TASK ITEM
What is the number of lines below that hold "labels"? Answer with that number only.

TASK MATERIAL
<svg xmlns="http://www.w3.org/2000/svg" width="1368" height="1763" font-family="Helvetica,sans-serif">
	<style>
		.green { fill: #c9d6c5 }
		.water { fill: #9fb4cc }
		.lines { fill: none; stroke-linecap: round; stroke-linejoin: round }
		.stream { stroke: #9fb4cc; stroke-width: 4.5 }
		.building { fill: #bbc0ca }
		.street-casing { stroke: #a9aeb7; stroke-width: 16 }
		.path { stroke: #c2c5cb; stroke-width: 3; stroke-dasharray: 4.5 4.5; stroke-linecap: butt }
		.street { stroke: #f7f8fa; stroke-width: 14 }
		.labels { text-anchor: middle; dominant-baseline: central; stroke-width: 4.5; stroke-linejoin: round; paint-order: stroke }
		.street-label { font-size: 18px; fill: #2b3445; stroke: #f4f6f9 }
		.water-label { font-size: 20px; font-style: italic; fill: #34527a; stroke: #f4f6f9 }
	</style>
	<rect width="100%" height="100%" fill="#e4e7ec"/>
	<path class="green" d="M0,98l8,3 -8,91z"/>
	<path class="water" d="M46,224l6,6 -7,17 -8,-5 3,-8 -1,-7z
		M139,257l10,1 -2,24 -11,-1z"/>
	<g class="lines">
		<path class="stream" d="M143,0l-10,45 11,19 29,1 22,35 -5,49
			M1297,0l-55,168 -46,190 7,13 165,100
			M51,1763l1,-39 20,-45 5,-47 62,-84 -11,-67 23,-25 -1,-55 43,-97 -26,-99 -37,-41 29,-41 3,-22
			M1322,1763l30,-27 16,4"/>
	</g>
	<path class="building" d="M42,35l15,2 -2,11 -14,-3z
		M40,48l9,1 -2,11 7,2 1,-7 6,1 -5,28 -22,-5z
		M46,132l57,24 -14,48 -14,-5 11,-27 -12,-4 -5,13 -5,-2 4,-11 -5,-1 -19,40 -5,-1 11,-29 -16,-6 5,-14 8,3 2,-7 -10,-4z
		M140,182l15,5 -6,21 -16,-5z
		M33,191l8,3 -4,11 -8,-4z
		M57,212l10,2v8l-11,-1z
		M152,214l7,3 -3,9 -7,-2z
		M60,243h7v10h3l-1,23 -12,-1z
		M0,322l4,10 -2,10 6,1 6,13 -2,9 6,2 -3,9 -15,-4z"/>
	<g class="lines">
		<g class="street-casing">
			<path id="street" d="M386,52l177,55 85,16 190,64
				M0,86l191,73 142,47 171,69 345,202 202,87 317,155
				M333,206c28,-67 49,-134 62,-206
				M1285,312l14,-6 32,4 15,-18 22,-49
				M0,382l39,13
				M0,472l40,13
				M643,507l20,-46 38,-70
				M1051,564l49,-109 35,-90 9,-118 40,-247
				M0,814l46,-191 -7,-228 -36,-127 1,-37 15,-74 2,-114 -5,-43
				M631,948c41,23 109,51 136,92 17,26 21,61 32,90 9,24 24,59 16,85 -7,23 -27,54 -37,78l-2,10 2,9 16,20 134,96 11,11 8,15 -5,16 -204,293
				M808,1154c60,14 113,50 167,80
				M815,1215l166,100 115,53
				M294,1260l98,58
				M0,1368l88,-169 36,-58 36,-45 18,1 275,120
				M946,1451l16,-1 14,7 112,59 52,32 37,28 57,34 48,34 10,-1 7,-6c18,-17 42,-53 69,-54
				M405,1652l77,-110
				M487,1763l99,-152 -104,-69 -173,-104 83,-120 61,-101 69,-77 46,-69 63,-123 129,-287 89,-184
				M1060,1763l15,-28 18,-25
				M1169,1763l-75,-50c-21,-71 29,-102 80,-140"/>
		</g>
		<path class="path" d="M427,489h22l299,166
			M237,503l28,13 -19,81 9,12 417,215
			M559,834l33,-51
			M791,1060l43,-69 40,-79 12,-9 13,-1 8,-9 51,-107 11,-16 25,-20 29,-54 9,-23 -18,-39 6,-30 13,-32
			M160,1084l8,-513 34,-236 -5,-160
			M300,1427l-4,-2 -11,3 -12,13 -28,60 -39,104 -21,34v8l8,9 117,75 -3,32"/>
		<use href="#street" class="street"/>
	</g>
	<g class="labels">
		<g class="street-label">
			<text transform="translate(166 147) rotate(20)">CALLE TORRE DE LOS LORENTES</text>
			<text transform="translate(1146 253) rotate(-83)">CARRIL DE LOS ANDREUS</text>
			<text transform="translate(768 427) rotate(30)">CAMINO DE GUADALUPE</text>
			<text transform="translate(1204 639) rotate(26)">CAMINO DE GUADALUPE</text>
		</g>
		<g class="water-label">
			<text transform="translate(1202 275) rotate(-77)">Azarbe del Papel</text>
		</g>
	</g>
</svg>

OUTPUT OF THE TASK
2